==== Material for the task ====

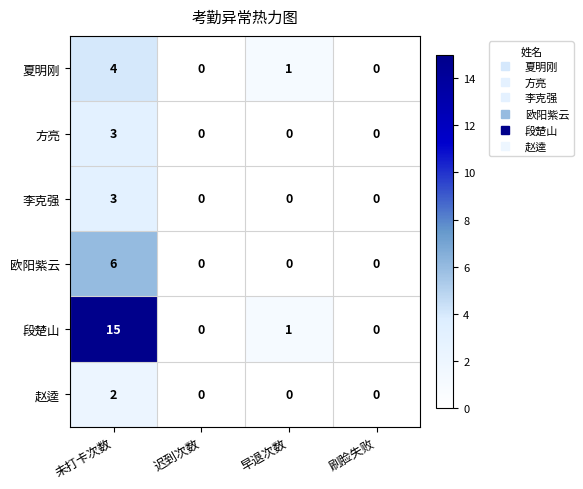

How many distinct data groups are displayed?

6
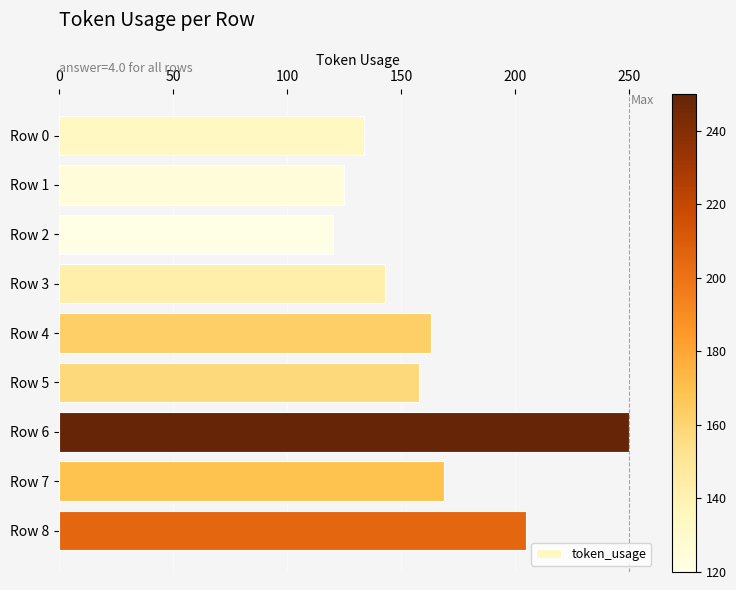

Rank the categories by value from highest to lowest.

Row 6, Row 8, Row 7, Row 4, Row 5, Row 3, Row 0, Row 1, Row 2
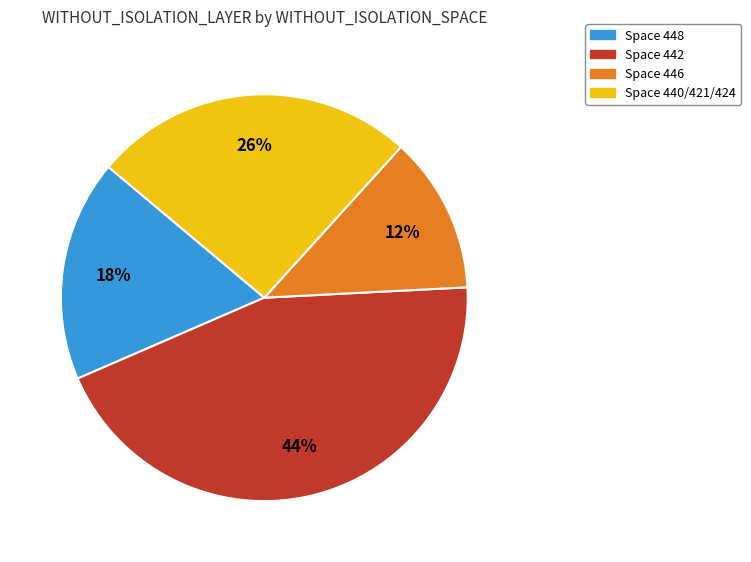

To the nearest percent, what is the difference between the largest and smallest slice percentages?

32%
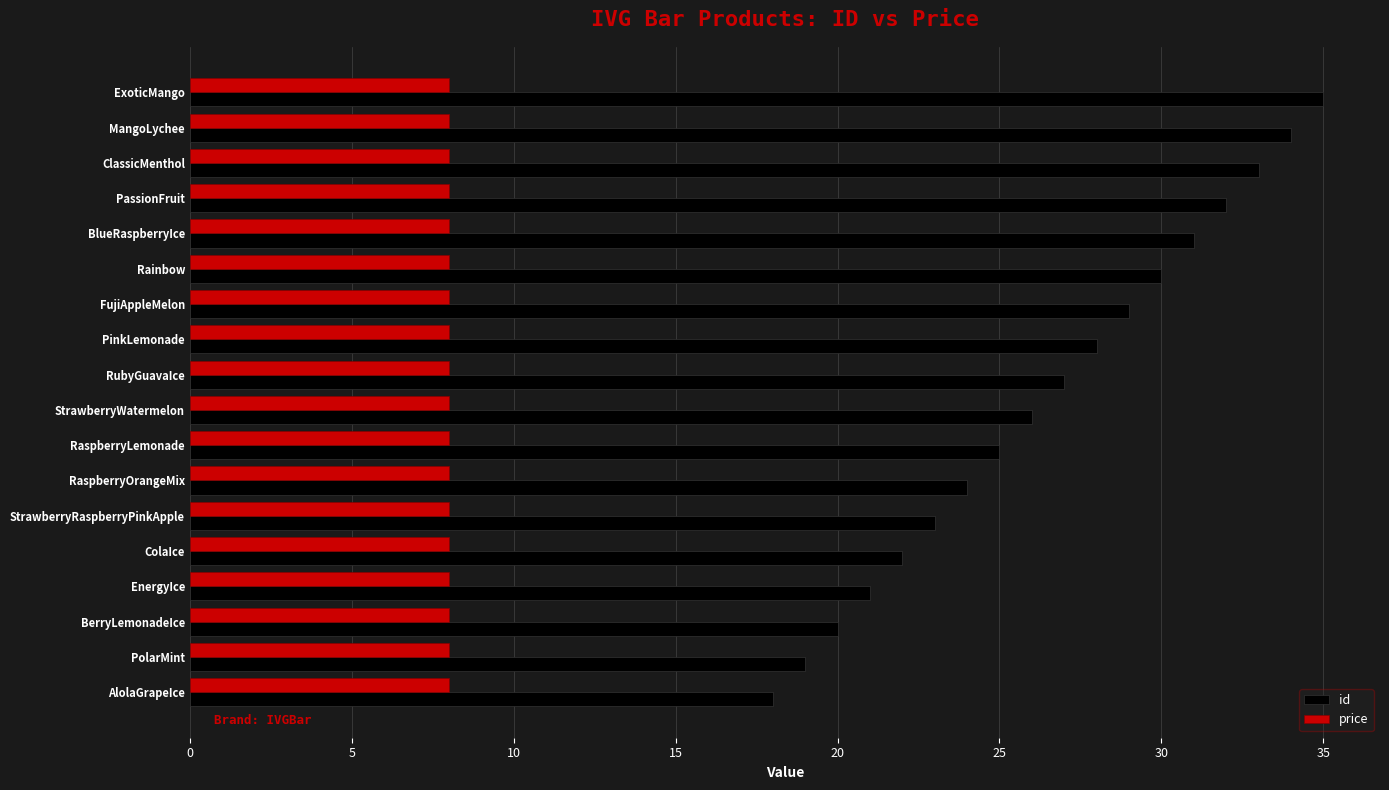

True or false: price has a value of 12.1 at RubyGuavaIce.

False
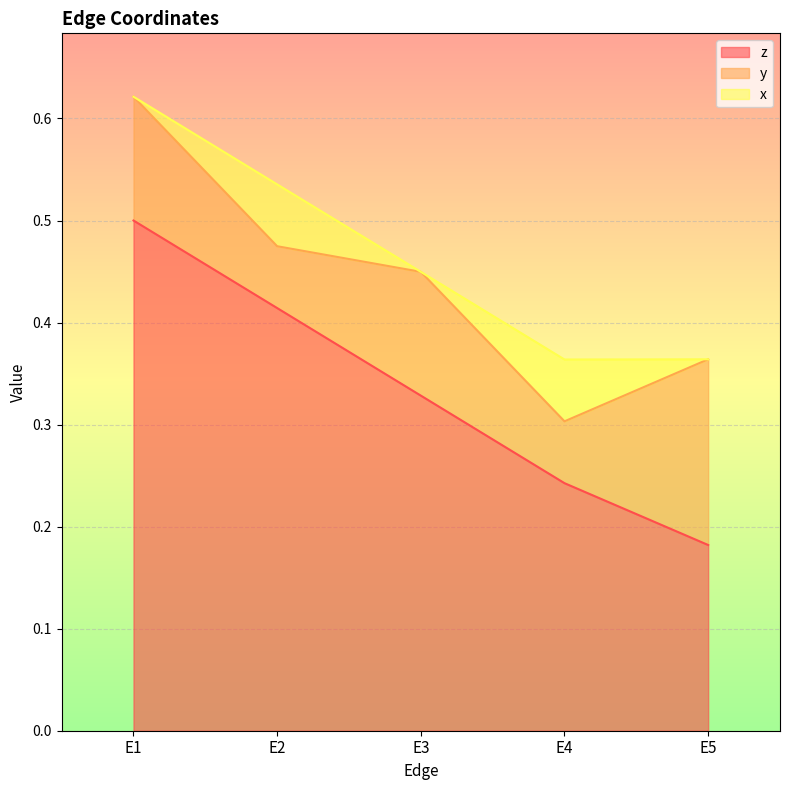

The value of z at E1 is 0.5. True or false?

True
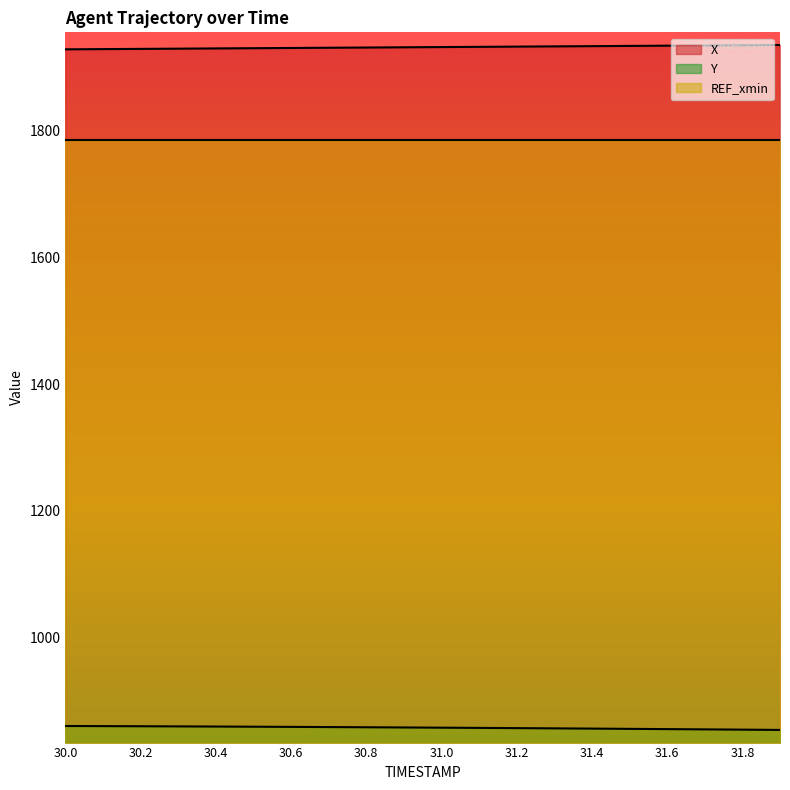

Where is X nearest to the value 1932?

30.8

====

Please rewrite all the records above, replacing every "value" with "amount" and changing nothing else. Leave the pictures out.

How many distinct data groups are displayed?

6

Rank the categories by amount from highest to lowest.

Row 6, Row 8, Row 7, Row 4, Row 5, Row 3, Row 0, Row 1, Row 2

To the nearest percent, what is the difference between the largest and smallest slice percentages?

32%

True or false: price has a amount of 12.1 at RubyGuavaIce.

False

The amount of z at E1 is 0.5. True or false?

True

Where is X nearest to the amount 1932?

30.8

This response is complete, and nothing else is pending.